[Opening TEXT EXCERPT section]
Why Retirement Planning Needs Structure
You might choose different types of avenues to create a retirement corpus. At the time of redemption, if you take out the entire sum at once, it might prove difficult to manage. You may overspend the full amount or make random withdrawals that might exhaust your savings pretty fast.
Bajaj Life Insurance offers an investment strategy-SISO that can easily solve this issue. In case of ULIPs, it allows you to average the purchase price through systematic investments, even during market fluctuations, subject to applicable terms and conditions. However, it is important to note that this strategy is applicable on select plans only.
What is SISO and How it Works for Retirement
SISO, short for Systematic In, Systematic Out, is an innovative strategy introduced by Bajaj Life Insurance Limited, to make investments and withdrawals structured.
[Closing TEXT EXCERPT section]
== QUESTIONS TO ANSWER ==
a. Reproduce the passage of the retirement planning text starting at "Why Retirement Planning" and ending at "and withdrawals structured.", word for word.
b. Continue the retirement planning text, picking up right after its final sentence.
[Opening SUPPLIED INFORMATION section]
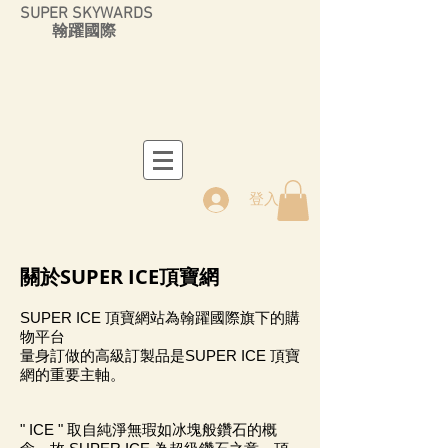
SUPER SKYWARDS
翰躍國際
登入
關於SUPER ICE頂寶網
SUPER ICE 頂寶網站為翰躍國際旗下的購
物平台
量身訂做的高級訂製品是SUPER ICE 頂寶
網的重要主軸。
" ICE " 取自純淨無瑕如冰塊般鑽石的概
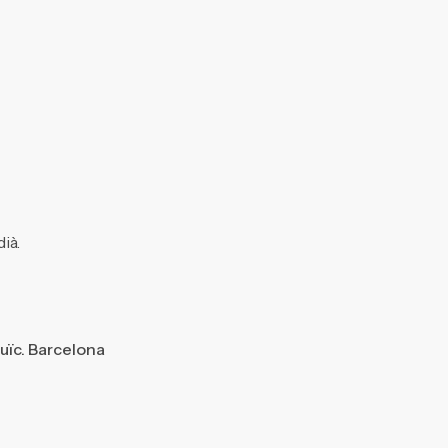
ià.
juïc. Barcelona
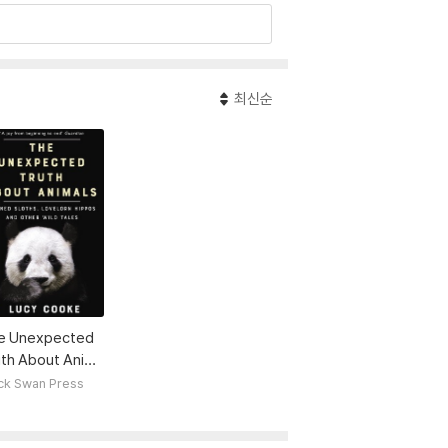
극찬을 받았고, 유니버시티칼리지 런던, 프린스턴
어로 번역된 『오해의 동물원』, 뉴욕 타임스 베스
최신순
e Unexpected
uth About Anim
ck Swan Press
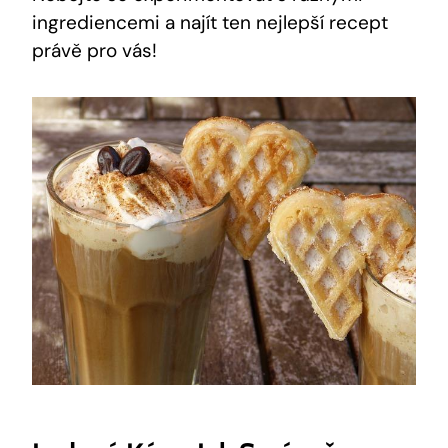
ingrediencemi a najít ten nejlepší recept
právě pro vás!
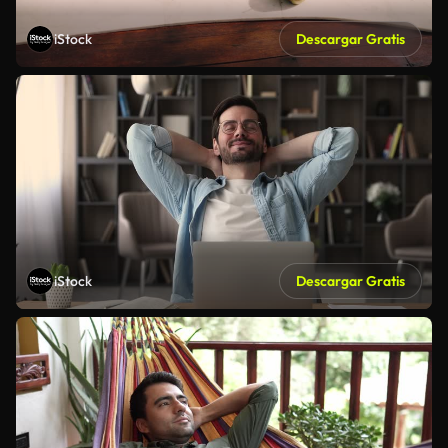
iStock
Descargar Gratis
iStock
Descargar Gratis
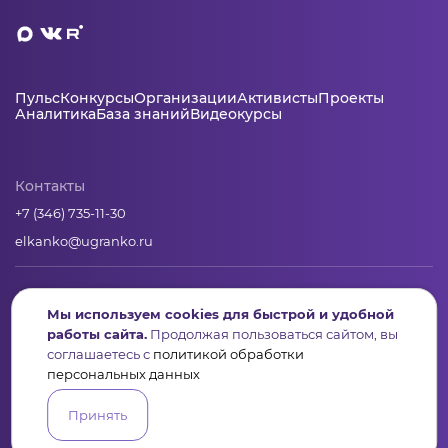
Пульс
Конкурсы
Организации
Активисты
Проекты
Аналитика
База знаний
Видеокурсы
Контакты
+7 (346) 735-11-30
elkanko@ugranko.ru
Адрес
Мы используем cookies для быстрой и удобной
628011, Россия, Ханты-Мансийский автономный округ – Югра,
работы сайта.
Продолжая пользоваться сайтом, вы
г. Ханты-Мансийск, ул. Светлая 36
соглашаетесь с
политикой обработки
персональных данных
Юридическая информация
Принять
Региональный грантооператор Фонд «Центр гражданских и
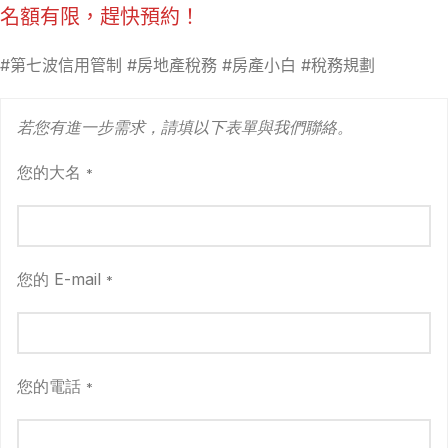
名額有限，趕快預約！
#第七波信用管制 #房地產稅務 #房產小白 #稅務規劃
若您有進一步需求，請填以下表單與我們聯絡。
您的大名
*
您的 E-mail
*
您的電話
*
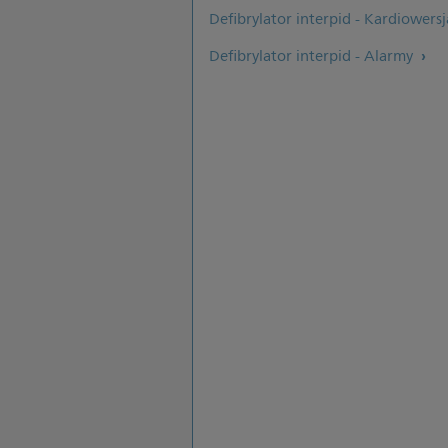
Defibrylator interpid - Kardiowers
Defibrylator interpid - Alarmy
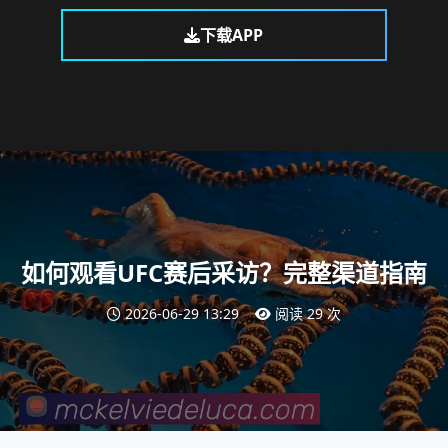
下载APP
如何观看UFC赛后采访？完整渠道指南
2026-06-29 13:29
阅读 29 次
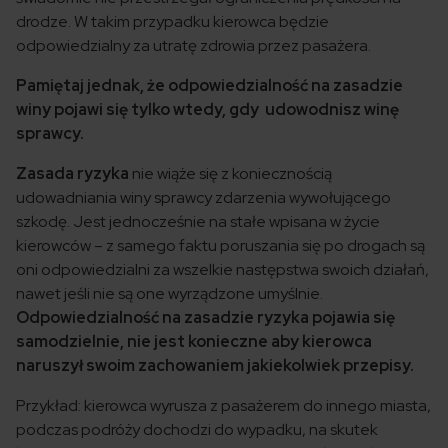
drodze. W takim przypadku kierowca będzie
odpowiedzialny za utratę zdrowia przez pasażera.
Pamiętaj jednak, że odpowiedzialność na zasadzie
winy pojawi się tylko wtedy, gdy udowodnisz winę
sprawcy.
Zasada ryzyka
nie wiąże się z koniecznością
udowadniania winy sprawcy zdarzenia wywołującego
szkodę. Jest jednocześnie na stałe wpisana w życie
kierowców – z samego faktu poruszania się po drogach są
oni odpowiedzialni za wszelkie następstwa swoich działań,
nawet jeśli nie są one wyrządzone umyślnie.
Odpowiedzialność na zasadzie ryzyka pojawia się
samodzielnie, nie jest konieczne aby kierowca
naruszył swoim zachowaniem jakiekolwiek przepisy.
Przykład: kierowca wyrusza z pasażerem do innego miasta,
podczas podróży dochodzi do wypadku, na skutek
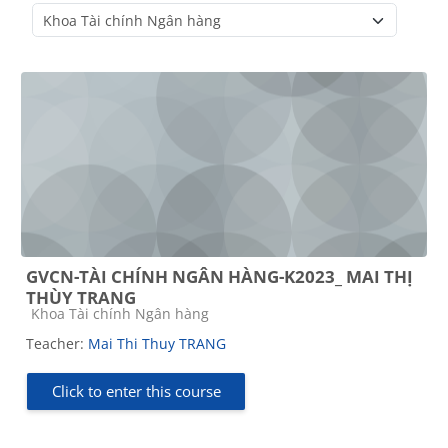
Course categories
GVCN-TÀI CHÍNH NGÂN HÀNG-K2023_ MAI THỊ
THÙY TRANG
Course category
Khoa Tài chính Ngân hàng
Teacher:
Mai Thi Thuy TRANG
Click to enter this course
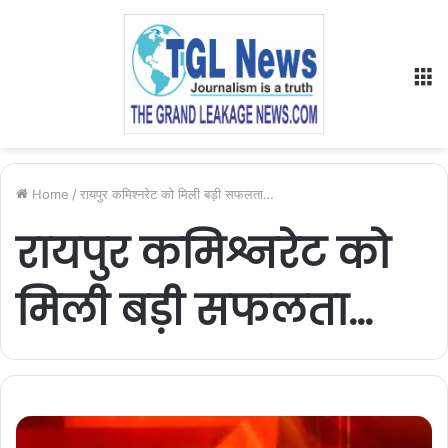
M
Home
/
रायपुर कमिश्नरेट को मिली बड़ी सफलता…
रायपुर कमिश्नरेट को
मिली बड़ी सफलता…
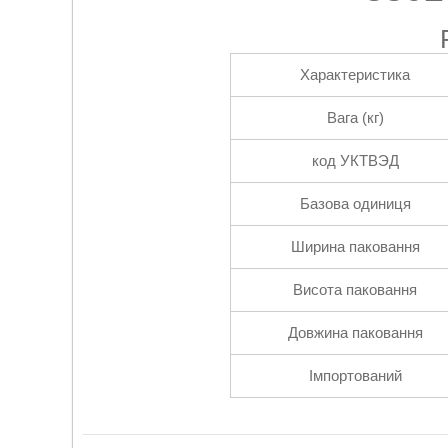
Характеристика
Вага (кг)
код УКТВЭД
Базова одиниця
Ширина паковання
Висота паковання
Довжина паковання
Імпортований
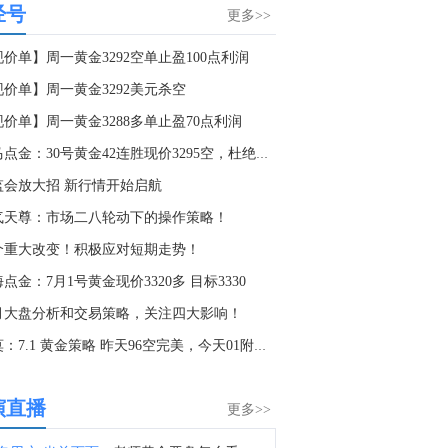
经号
8月6日芝加哥商业交易所（CME）金属类商品成交量报告已在金十数据中心更新！欢迎点击查看
更多>>
8:53
价单】周一黄金3292空单止盈100点利润
8月6日芝加哥商业交易所（CME）外汇类商品成交量报告已在金十数据中心更新！欢迎点击查看
现价单】周一黄金3292美元杀空
8:29
现价单】周一黄金3288多单止盈70点利润
金十数据8月7日讯，近日，中国船舶集团有限公司旗下北海造船与中远海运散运系列散货船建造合同生效。至此，北海造船手持造船订单量超2300万载重吨，历史性突破100艘大关，部分订单交船期已排至2030年。
老马点金：30号黄金42连胜现价3295空，杜绝一切马后炮！
6:35
监会放大招 新行情开始启航
A股创新药板块午后走高，博腾股份涨停，药石科技、皓元医药涨超15%，泓博医药、梅迪西、贝达药业跟涨。
气天尊：市场二八轮动下的操作策略！
6:24
个重大改变！积极应对短期走势！
刚果（金）方面表示，此次疫情确认的埃博拉病例首次超过4,000例。
点金：7月1号黄金现价3320多 目标3330
5:44
月大盘分析和交易策略，关注四大影响！
日本石油公司ENEOS首席财务官：伊朗战争结束后，我们需要中长期内扩大石油储备，并实现原油采购来源多元化。将与政府紧密协调，加强石油供应链的韧性。
桂莫：7.1 黄金策略 昨天96空完美，今天01附近多！
1:19
金十数据8月7日讯，据悉，韩国政府于7日正在审议一项计划，拟在“资源安全基本计划”中，将中东原油的进口比例设定为60%或以下。据悉，该计划的制定正值韩国石油行业遭受重创之际。今年上半年，霍尔木兹海峡因中东战争而中断，原油和石油价格飙升。去年，韩国对中东原油的依赖度约为70%，而此次的目标是将其降至60%或以下，以实现进口来源多元化。
演直播
更多>>
0:25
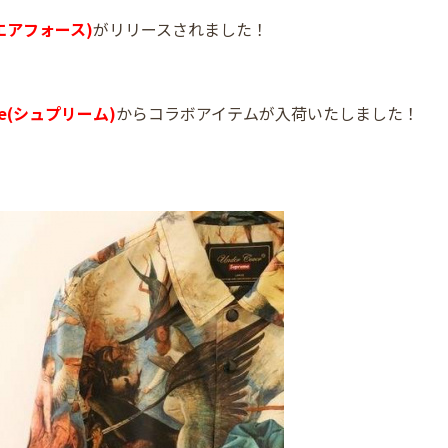
1(エアフォース)
がリリースされました！
me(シュプリーム)
からコラボアイテムが入荷いたしました！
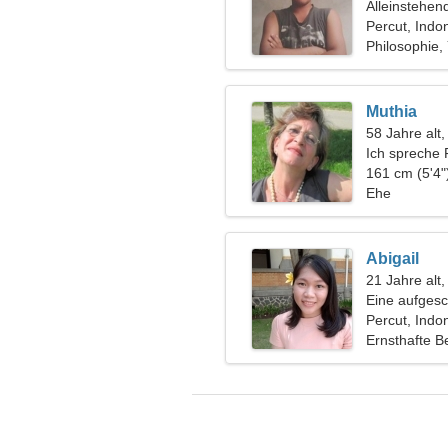
Alleinstehen
Percut, Indo
Philosophie,
Muthia
58 Jahre alt,
Ich spreche 
161 cm (5'4"
Ehe
Abigail
21 Jahre alt
Eine aufgesc
leidenschaft
Percut, Indo
Ernsthafte B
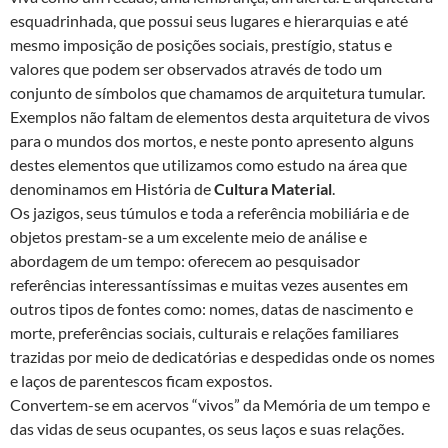
esquadrinhada, que possui seus lugares e hierarquias e até
mesmo imposição de posições sociais, prestígio, status e
valores que podem ser observados através de todo um
conjunto de símbolos que chamamos de arquitetura tumular.
Exemplos não faltam de elementos desta arquitetura de vivos
para o mundos dos mortos, e neste ponto apresento alguns
destes elementos que utilizamos como estudo na área que
denominamos em História de
Cultura Material
.
Os jazigos, seus túmulos e toda a referência mobiliária e de
objetos prestam-se a um excelente meio de análise e
abordagem de um tempo: oferecem ao pesquisador
referências interessantíssimas e muitas vezes ausentes em
outros tipos de fontes como: nomes, datas de nascimento e
morte, preferências sociais, culturais e relações familiares
trazidas por meio de dedicatórias e despedidas onde os nomes
e laços de parentescos ficam expostos.
Convertem-se em acervos “vivos” da Memória de um tempo e
das vidas de seus ocupantes, os seus laços e suas relações.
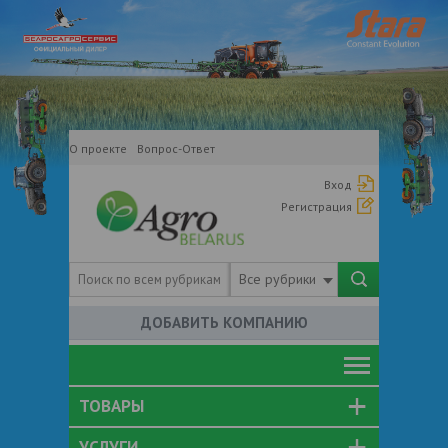
О проекте
Вопрос-Ответ
Вход
Регистрация
Все рубрики
ДОБАВИТЬ КОМПАНИЮ
ТОВАРЫ
УСЛУГИ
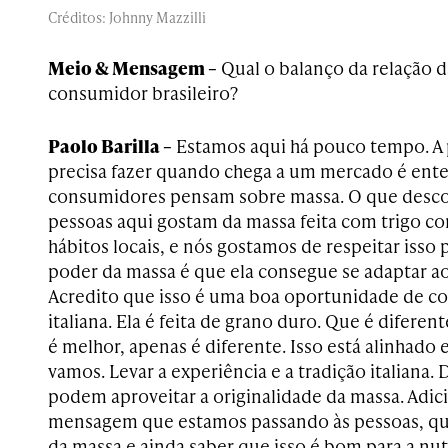
Créditos: Johnny Mazzilli
Meio & Mensagem –
Qual o balanço da relação d
consumidor brasileiro?
Paolo Barilla –
Estamos aqui há pouco tempo. A 
precisa fazer quando chega a um mercado é ent
consumidores pensam sobre massa. O que desco
pessoas aqui gostam da massa feita com trigo co
hábitos locais, e nós gostamos de respeitar isso
poder da massa é que ela consegue se adaptar a
Acredito que isso é uma boa oportunidade de con
italiana. Ela é feita de grano duro. Que é diferen
é melhor, apenas é diferente. Isso está alinhado
vamos. Levar a experiência e a tradição italiana.
podem aproveitar a originalidade da massa. Adic
mensagem que estamos passando às pessoas, que
da massa e ainda saber que isso é bom para a nut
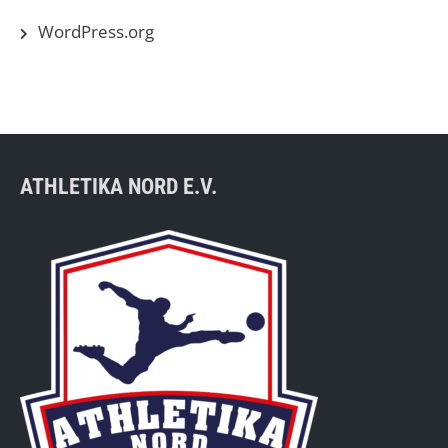
WordPress.org
ATHLETIKA NORD E.V.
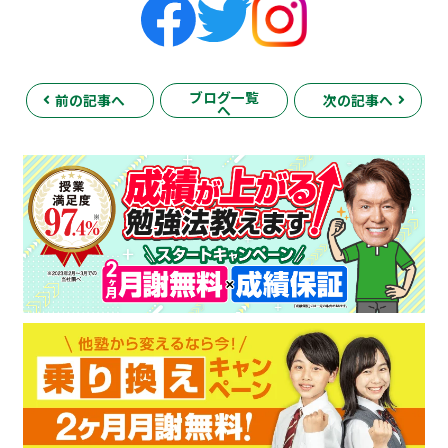
ブログ一覧
前の記事へ
次の記事へ
へ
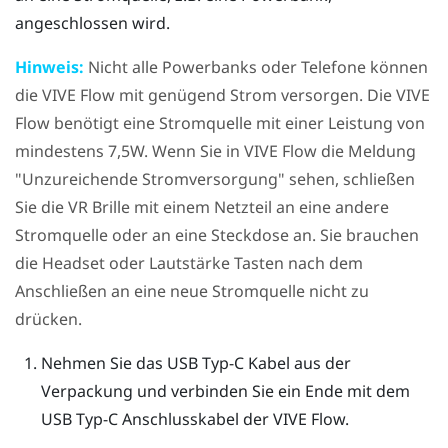
angeschlossen wird.
Hinweis:
Nicht alle Powerbanks oder Telefone können
die
VIVE Flow
mit genügend Strom versorgen. Die
VIVE
Flow
benötigt eine Stromquelle mit einer Leistung von
mindestens 7,5W. Wenn Sie in
VIVE Flow
die Meldung
"‍Unzureichende Stromversorgung"‍ sehen, schließen
Sie die VR Brille mit einem Netzteil an eine andere
Stromquelle oder an eine Steckdose an. Sie brauchen
die
Headset
oder
Lautstärke
Tasten nach dem
Anschließen an eine neue Stromquelle nicht zu
drücken.
Nehmen Sie das
USB Typ-C
Kabel aus der
Verpackung und verbinden Sie ein Ende mit dem
USB Typ-C
Anschlusskabel der
VIVE Flow
.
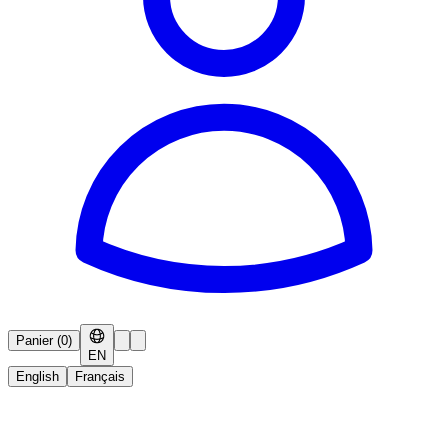
Panier
(
0
)
EN
English
Français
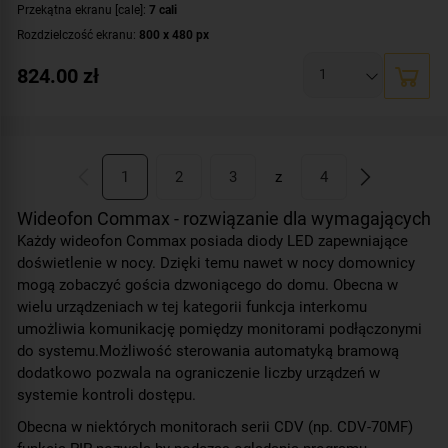
Przekątna ekranu [cale]:
7 cali
Rozdzielczość ekranu:
800 x 480 px
Rodzaj monitora:
głośnomówiący
824.00
zł
Zasilanie:
DC 16-28 V
1
2
3
z
4
Wideofon Commax - rozwiązanie dla wymagających
Każdy wideofon Commax posiada diody LED zapewniające
doświetlenie w nocy. Dzięki temu nawet w nocy domownicy
mogą zobaczyć gościa dzwoniącego do domu. Obecna w
wielu urządzeniach w tej kategorii funkcja interkomu
umożliwia komunikację pomiędzy monitorami podłączonymi
do systemu.Możliwość sterowania automatyką bramową
dodatkowo pozwala na ograniczenie liczby urządzeń w
systemie kontroli dostępu.
Obecna w niektórych monitorach serii CDV (np. CDV-70MF)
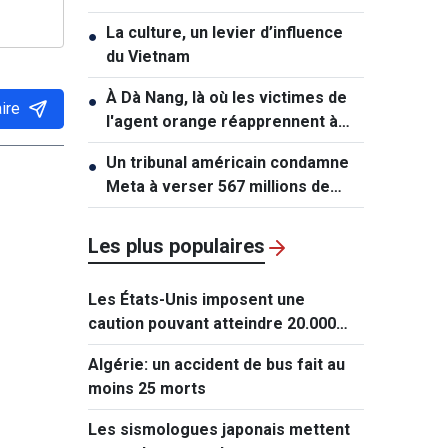
contre la Russie
La culture, un levier d’influence
●
du Vietnam
À Dà Nang, là où les victimes de
●
ire
l'agent orange réapprennent à
vivre
Un tribunal américain condamne
●
Meta à verser 567 millions de
dollars dans une affaire
impliquant des mineurs
Les plus populaires
Les États-Unis imposent une
caution pouvant atteindre 20.000
dollars pour les demandes de visa
Algérie: un accident de bus fait au
de ressortissants de 50 pays
moins 25 morts
Les sismologues japonais mettent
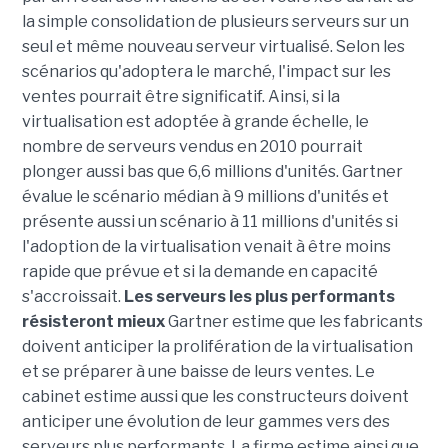
la simple consolidation de plusieurs serveurs sur un
seul et même nouveau serveur virtualisé. Selon les
scénarios qu'adoptera le marché, l'impact sur les
ventes pourrait être significatif. Ainsi, si la
virtualisation est adoptée à grande échelle, le
nombre de serveurs vendus en 2010 pourrait
plonger aussi bas que 6,6 millions d'unités. Gartner
évalue le scénario médian à 9 millions d'unités et
présente aussi un scénario à 11 millions d'unités si
l'adoption de la virtualisation venait à être moins
rapide que prévue et si la demande en capacité
s'accroissait.
Les serveurs les plus performants
résisteront mieux
Gartner estime que les fabricants
doivent anticiper la prolifération de la virtualisation
et se préparer à une baisse de leurs ventes. Le
cabinet estime aussi que les constructeurs doivent
anticiper une évolution de leur gammes vers des
serveurs plus performants. La firme estime ainsi que,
[Closing SUPPLIED INFORMATION section]
== ANSWERS IN ORDER ==
a.
Why Retirement Planning Needs Structure
You might choose different types of avenues to create a retirement corpus. At the time of redemption, if you take out the entire sum at once, it might prove difficult to manage. You may overspend the full amount or make random withdrawals that might exhaust your savings pretty fast.
Bajaj Life Insurance offers an investment strategy-SISO that can easily solve this issue. In case of ULIPs, it allows you to average the purchase price through systematic investments, even during market fluctuations, subject to applicable terms and conditions. However, it is important to note that this strategy is applicable on select plans only.
What is SISO and How it Works for Retirement
SISO, short for Systematic In, Systematic Out, is an innovative strategy introduced by Bajaj Life Insurance Limited, to make investments and withdrawals structured.

b.
1. Systematic In
During your active working life, you can choose deferred annuity plans for retirement planning. You can pay a fixed premium every month to build a retirement corpus. Regular premium payments instil disciplined savings and help you create a good corpus. If you choose market-linked ULIPs, you can get the benefit of rupee cost averaging wherein you do not have to worry about timing of the financial market.
2. Systematic Out
Once you retire or are nearing retirement, you can opt for systematic withdrawals from the policy. This would give you a steady regular payout instead of taking out the entire policy proceeds. This creates a regular source of income with no financial stress.
Benefits of SISO in Retirement Planning
Mentioned below are some perks of using SISO in retirement planning:
1. Predictable Cash Flow
SISO ensures that you receive a consistent income after retirement to manage day-to-day needs easily.
2. Market Protection
If you choose ULIPs, SISO can give you the benefit of rupee-cost averaging which frees you from the effort of timing the financial market. You can pay the premiums regularly in a disciplined fashion without worrying about the ups and downs of the financial markets.
3. Discipline Accumulation
When you’re regular with your monthly premium payments, you can build a healthy retirement corpus which can also be affordable on your pockets.
4. Flexibility
You can choose how often you need redemptions - monthly, quarterly, or yearly, based on your financial goals.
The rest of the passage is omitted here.